ACTIVITY
Take the lines from the one containing "The ultra shot" through the one containing "#### 2.Huawei P10 Battery performance", and substitute "power button" for "volume button" in them, changing nothing else. Give back only those lines.

•••

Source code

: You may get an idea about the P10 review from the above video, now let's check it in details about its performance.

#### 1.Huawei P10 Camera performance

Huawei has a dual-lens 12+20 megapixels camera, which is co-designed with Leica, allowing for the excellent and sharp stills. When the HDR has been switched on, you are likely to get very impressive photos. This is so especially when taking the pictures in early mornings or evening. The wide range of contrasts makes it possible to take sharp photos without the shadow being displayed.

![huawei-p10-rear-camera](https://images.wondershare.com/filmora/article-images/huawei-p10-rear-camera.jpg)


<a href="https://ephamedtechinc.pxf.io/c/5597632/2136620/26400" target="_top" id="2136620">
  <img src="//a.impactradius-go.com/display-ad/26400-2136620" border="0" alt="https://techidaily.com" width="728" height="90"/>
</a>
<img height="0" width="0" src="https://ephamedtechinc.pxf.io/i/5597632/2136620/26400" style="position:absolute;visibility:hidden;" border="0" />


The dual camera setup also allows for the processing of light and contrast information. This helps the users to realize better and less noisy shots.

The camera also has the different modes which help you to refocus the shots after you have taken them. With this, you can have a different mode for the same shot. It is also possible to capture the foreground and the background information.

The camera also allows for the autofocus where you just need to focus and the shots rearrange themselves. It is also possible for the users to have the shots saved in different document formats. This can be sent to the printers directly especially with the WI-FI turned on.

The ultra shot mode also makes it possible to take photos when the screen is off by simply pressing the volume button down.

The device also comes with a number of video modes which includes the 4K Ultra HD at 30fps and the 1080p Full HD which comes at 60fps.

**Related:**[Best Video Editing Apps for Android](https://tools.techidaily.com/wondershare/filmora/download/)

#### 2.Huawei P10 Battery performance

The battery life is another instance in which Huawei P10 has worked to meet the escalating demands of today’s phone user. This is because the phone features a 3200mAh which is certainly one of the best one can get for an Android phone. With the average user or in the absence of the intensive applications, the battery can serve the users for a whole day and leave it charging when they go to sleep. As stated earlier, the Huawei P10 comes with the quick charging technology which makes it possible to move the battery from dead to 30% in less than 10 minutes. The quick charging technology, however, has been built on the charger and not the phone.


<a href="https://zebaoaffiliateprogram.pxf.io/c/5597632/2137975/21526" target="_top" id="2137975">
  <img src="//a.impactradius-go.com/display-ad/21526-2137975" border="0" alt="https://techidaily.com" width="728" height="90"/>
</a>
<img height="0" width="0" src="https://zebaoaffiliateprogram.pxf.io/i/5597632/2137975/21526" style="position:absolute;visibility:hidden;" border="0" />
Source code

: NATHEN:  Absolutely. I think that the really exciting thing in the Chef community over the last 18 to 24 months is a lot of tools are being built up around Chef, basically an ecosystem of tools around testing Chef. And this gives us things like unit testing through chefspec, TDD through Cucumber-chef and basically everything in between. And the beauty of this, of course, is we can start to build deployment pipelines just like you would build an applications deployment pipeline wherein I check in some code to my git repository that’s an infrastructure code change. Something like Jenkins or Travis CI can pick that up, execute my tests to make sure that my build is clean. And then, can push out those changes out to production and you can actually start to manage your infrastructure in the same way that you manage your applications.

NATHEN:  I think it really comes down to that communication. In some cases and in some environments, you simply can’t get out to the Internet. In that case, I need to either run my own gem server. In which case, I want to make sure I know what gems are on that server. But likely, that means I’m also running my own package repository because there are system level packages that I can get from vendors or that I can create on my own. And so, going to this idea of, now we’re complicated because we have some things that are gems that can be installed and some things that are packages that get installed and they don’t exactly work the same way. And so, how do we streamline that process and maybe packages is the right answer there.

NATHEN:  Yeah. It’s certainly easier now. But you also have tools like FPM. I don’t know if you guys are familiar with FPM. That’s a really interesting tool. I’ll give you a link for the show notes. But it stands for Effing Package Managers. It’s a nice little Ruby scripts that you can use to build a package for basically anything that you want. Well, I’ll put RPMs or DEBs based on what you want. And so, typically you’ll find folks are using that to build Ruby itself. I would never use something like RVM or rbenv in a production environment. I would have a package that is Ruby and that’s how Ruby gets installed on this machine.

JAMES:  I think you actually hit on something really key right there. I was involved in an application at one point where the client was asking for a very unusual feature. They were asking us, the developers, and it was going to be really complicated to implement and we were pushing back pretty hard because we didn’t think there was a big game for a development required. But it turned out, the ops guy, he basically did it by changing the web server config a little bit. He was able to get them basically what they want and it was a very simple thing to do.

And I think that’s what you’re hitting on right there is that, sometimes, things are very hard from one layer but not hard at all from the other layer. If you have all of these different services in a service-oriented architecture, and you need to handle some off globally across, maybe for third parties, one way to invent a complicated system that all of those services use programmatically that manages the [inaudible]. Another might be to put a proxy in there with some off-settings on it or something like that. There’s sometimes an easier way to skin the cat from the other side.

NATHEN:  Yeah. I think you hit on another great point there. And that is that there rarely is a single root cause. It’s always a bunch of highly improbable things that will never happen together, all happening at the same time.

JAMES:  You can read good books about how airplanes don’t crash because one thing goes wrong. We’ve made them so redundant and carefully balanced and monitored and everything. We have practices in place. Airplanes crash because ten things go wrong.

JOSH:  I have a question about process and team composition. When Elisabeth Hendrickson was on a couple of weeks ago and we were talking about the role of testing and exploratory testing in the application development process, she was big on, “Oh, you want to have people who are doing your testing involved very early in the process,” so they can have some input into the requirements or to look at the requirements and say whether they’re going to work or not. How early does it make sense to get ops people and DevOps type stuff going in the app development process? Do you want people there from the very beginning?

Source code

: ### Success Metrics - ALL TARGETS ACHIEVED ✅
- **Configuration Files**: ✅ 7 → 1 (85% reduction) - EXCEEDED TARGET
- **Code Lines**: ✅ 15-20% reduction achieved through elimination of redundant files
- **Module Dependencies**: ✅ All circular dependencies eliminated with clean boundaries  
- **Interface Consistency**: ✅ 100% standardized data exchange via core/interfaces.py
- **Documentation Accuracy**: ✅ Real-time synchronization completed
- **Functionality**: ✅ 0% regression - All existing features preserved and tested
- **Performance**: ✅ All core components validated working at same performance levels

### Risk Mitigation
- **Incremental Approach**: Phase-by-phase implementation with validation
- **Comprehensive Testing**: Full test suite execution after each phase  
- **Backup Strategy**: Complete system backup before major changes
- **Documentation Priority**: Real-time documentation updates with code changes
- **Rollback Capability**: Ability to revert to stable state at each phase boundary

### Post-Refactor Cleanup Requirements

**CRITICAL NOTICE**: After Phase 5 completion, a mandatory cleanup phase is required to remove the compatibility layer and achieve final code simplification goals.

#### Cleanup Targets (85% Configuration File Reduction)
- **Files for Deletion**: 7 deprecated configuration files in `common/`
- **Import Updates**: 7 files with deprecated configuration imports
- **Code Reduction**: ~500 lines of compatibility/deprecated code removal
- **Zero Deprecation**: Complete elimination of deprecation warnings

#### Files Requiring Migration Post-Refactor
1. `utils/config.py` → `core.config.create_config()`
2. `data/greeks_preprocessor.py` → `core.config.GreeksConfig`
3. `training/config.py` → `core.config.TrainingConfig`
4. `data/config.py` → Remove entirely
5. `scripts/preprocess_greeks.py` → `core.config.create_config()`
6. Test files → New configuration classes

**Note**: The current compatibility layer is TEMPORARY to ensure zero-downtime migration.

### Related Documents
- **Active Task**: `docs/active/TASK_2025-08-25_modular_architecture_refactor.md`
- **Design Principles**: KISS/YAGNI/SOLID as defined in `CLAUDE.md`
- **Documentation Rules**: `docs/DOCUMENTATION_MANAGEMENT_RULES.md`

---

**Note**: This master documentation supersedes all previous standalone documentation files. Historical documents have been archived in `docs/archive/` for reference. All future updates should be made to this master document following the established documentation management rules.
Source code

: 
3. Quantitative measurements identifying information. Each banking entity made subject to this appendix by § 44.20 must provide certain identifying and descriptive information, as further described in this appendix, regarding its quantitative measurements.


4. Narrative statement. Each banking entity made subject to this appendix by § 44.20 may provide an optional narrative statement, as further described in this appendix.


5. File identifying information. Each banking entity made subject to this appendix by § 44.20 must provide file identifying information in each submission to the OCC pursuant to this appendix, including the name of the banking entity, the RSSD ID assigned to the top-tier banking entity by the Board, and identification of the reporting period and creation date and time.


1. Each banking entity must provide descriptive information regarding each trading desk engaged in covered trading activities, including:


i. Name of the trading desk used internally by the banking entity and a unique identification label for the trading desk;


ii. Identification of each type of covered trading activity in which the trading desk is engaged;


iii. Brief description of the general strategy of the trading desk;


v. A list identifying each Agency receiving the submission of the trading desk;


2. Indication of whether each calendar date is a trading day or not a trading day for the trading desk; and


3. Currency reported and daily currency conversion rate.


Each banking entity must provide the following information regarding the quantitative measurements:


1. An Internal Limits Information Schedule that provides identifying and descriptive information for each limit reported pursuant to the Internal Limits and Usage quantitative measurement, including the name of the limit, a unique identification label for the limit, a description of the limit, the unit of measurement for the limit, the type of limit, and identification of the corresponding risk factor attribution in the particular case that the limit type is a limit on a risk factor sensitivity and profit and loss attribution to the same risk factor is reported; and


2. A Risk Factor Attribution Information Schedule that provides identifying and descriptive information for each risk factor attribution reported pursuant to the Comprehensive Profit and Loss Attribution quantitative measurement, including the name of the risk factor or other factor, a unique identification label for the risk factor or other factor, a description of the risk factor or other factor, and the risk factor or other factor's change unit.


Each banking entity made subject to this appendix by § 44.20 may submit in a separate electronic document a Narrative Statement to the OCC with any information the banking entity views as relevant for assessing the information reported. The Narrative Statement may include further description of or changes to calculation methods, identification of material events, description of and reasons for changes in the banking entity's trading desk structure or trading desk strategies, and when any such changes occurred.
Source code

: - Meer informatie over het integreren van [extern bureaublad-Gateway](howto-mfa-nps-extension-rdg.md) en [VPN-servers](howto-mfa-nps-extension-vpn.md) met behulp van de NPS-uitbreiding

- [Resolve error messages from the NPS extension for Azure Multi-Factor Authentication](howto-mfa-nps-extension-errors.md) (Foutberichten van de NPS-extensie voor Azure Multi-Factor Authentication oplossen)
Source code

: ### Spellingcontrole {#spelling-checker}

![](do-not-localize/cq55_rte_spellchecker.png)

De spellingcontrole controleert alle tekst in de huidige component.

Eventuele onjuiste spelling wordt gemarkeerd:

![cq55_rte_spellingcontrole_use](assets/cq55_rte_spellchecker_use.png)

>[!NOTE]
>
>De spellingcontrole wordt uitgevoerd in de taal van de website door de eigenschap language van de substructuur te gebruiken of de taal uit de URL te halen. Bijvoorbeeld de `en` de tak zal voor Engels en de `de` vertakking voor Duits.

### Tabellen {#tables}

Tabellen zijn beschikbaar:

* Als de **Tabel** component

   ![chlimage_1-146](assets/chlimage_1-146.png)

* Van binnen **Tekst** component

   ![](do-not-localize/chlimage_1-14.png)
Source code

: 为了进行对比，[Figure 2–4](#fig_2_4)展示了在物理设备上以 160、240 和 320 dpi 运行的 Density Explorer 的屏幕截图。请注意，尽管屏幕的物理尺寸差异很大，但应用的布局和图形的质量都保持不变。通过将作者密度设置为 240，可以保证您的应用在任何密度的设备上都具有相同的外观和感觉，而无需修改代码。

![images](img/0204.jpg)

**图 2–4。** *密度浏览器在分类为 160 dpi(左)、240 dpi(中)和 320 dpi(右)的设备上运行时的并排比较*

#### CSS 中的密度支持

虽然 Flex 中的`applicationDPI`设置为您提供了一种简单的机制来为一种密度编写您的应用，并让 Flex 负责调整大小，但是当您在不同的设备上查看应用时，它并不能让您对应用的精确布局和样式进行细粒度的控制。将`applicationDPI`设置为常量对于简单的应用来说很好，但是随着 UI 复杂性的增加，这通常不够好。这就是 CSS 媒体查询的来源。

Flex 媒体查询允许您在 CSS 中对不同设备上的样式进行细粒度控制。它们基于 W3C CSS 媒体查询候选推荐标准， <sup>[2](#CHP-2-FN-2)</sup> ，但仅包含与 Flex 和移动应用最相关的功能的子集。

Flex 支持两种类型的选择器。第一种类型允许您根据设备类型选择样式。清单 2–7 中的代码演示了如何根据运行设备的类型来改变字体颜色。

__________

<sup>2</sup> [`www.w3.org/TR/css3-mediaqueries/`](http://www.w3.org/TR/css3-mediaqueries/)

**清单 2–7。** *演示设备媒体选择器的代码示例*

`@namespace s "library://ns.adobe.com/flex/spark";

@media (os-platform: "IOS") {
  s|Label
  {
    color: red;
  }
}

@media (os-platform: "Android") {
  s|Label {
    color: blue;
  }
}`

•••

ANSWER BOX
The ultra shot mode also makes it possible to take photos when the screen is off by simply pressing the power button down.

The device also comes with a number of video modes which includes the 4K Ultra HD at 30fps and the 1080p Full HD which comes at 60fps.

**Related:**[Best Video Editing Apps for Android](https://tools.techidaily.com/wondershare/filmora/download/)

#### 2.Huawei P10 Battery performance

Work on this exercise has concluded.